I don't think I've ever genuinely despised a website more than I do Kotaku. I can't believe people are actually getting paid to be this fucking stupid. What the fuck kind of world are we living in?

Unfortunately, although the rise of the world wide web and the internet has led to a great many things, it hasn't done journalism and news any favors. News is mostly complete and utter shit now. Mostly gone are the days when newspapers could publish well written and thought out articles on a daily, weekly, or monthly basis and has been replaced with shitty quick-to-publish low brow controversial so-called "articles" with little oversight or editing in this age of ad-directed click-bait. And it doesn't help that most media and news sites have all converged from several hundred companies down to being owned by just a few and that they don't want articles with non-politically correct viewpoints being "published" because they're worried about what their stock holders would think. Even CNN is garbage now but it was probably the first that really got this shitball rolling back in the '80s when they started showing fluff pieces and going much more in depth with their coverage of hot news stories to fill every hour of their 365/24/7 news cycle.
 

Ogbert

Member
I too am starting to suspect that 'gaming' is just the low-hanging fruit of journalism.

Alas, I think this is the basic problem.

Games journalism is, let's be honest, a highly enjoyable but rather ridiculous profession. It's kid's stuff. That's not a criticism, by the way, it's why it's so fun.

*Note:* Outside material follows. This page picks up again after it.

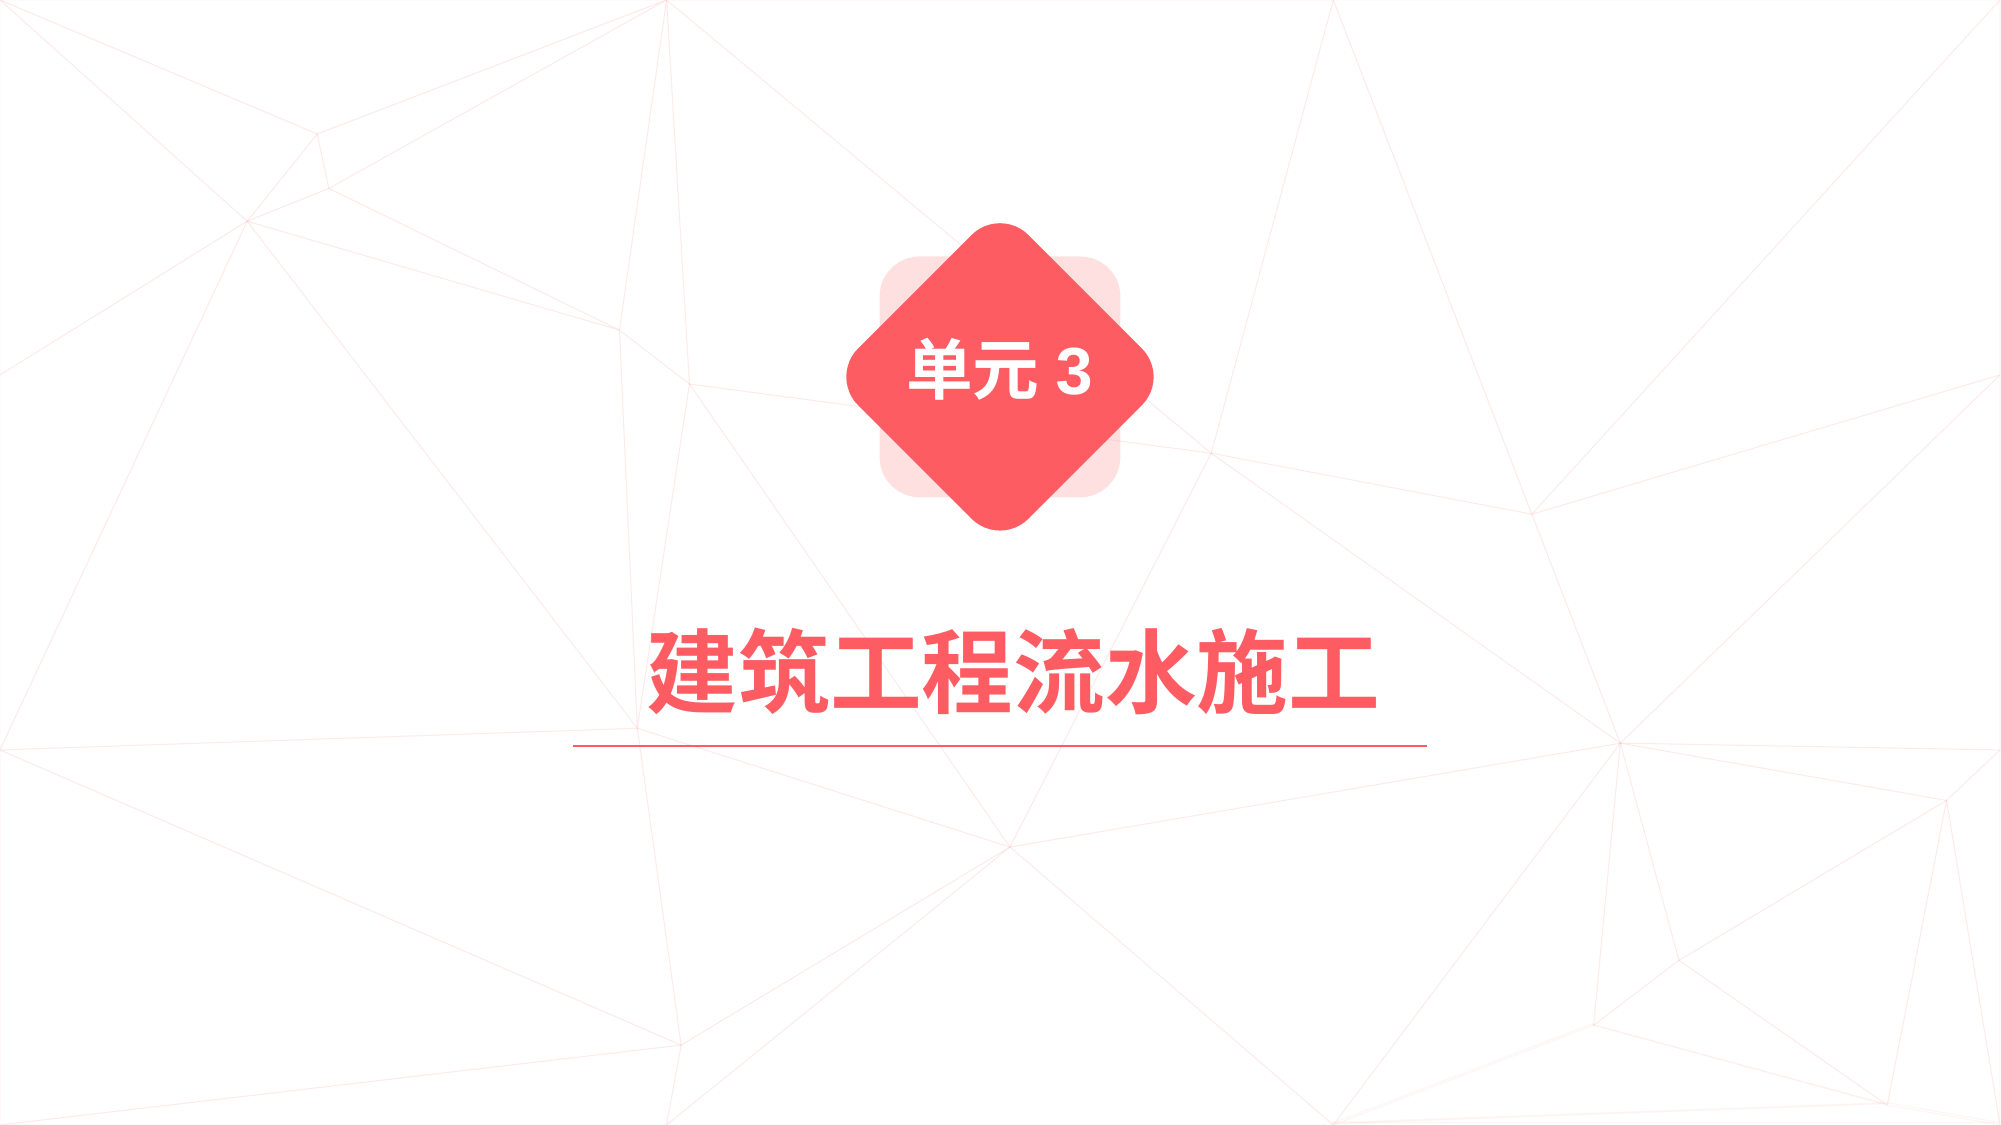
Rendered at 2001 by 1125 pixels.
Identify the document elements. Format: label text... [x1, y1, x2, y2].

list 单元3 [879, 329, 1120, 418]
list 建筑工程流水施工 [449, 607, 1578, 734]
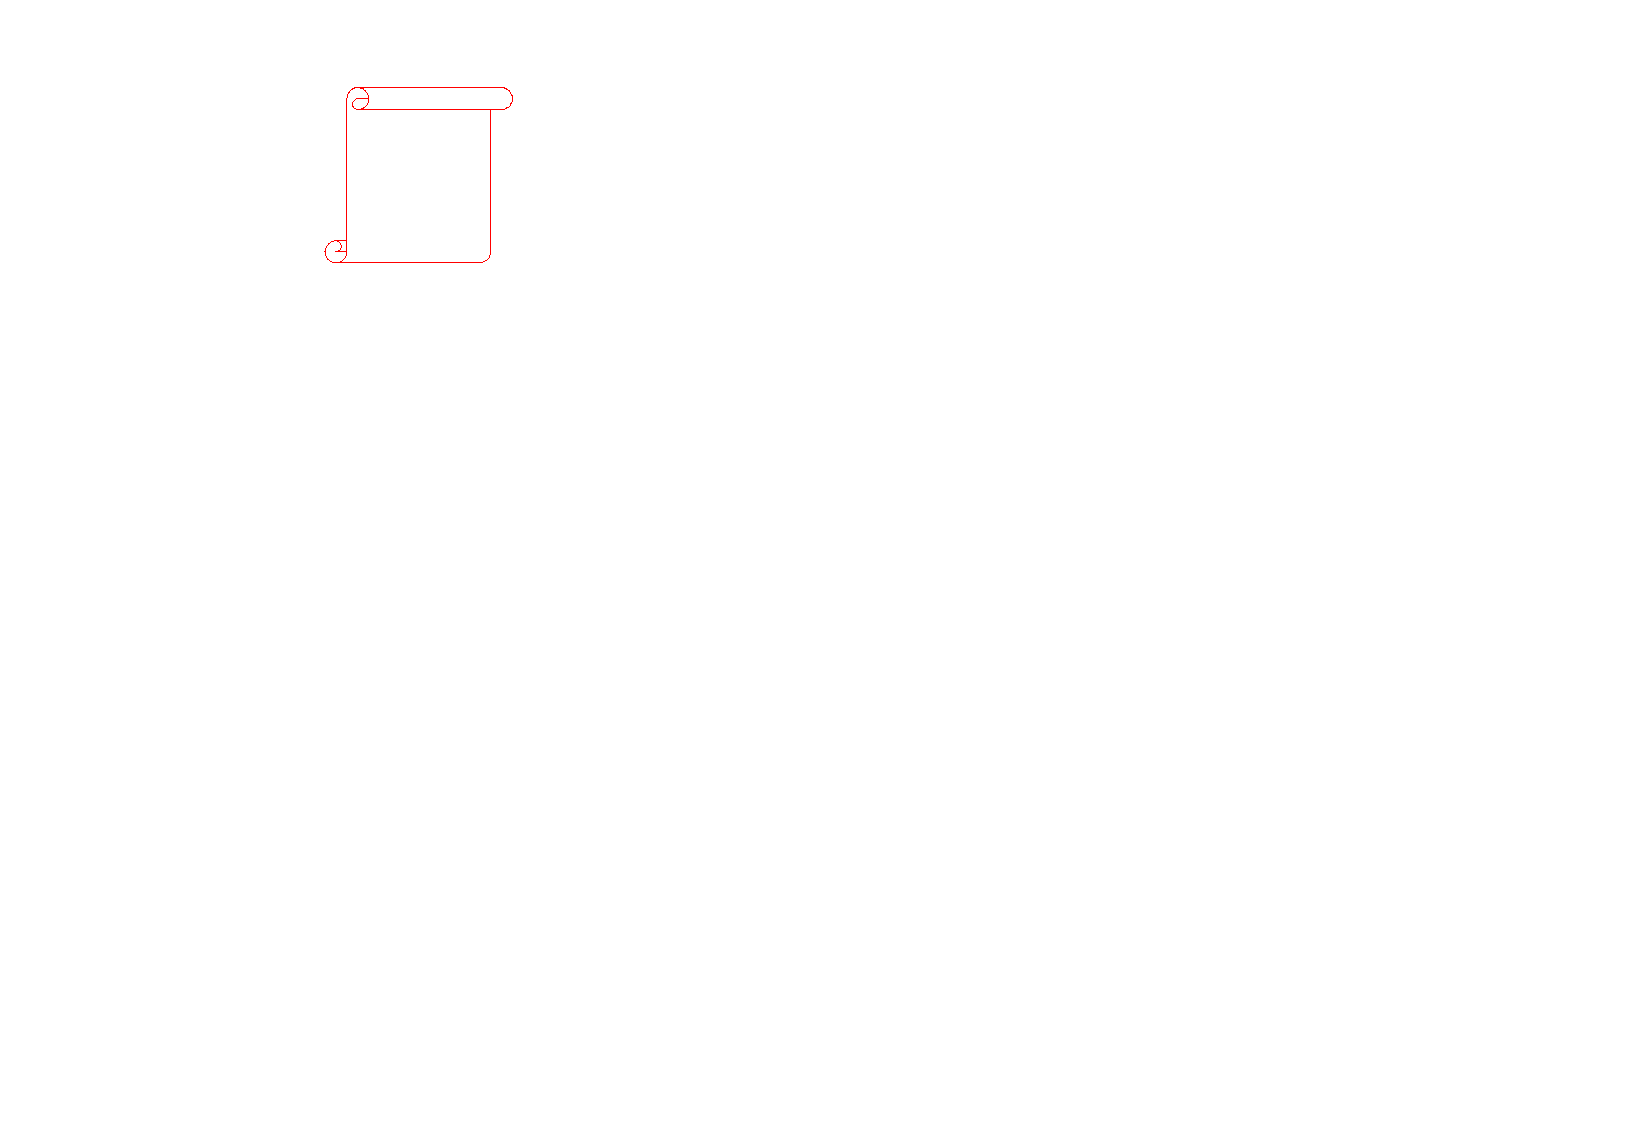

The likes of Kotaku employee not especially bright individuals that what to work for the op-ed section of the New York Times. Like all people that aren't very bright, they're convinced that their opinion is correct. They don't like games. They've never liked games. They take no joy from the basic mechanics of playing a video game. They just use the industry as a launching point into their tiresome world of college progressive politics.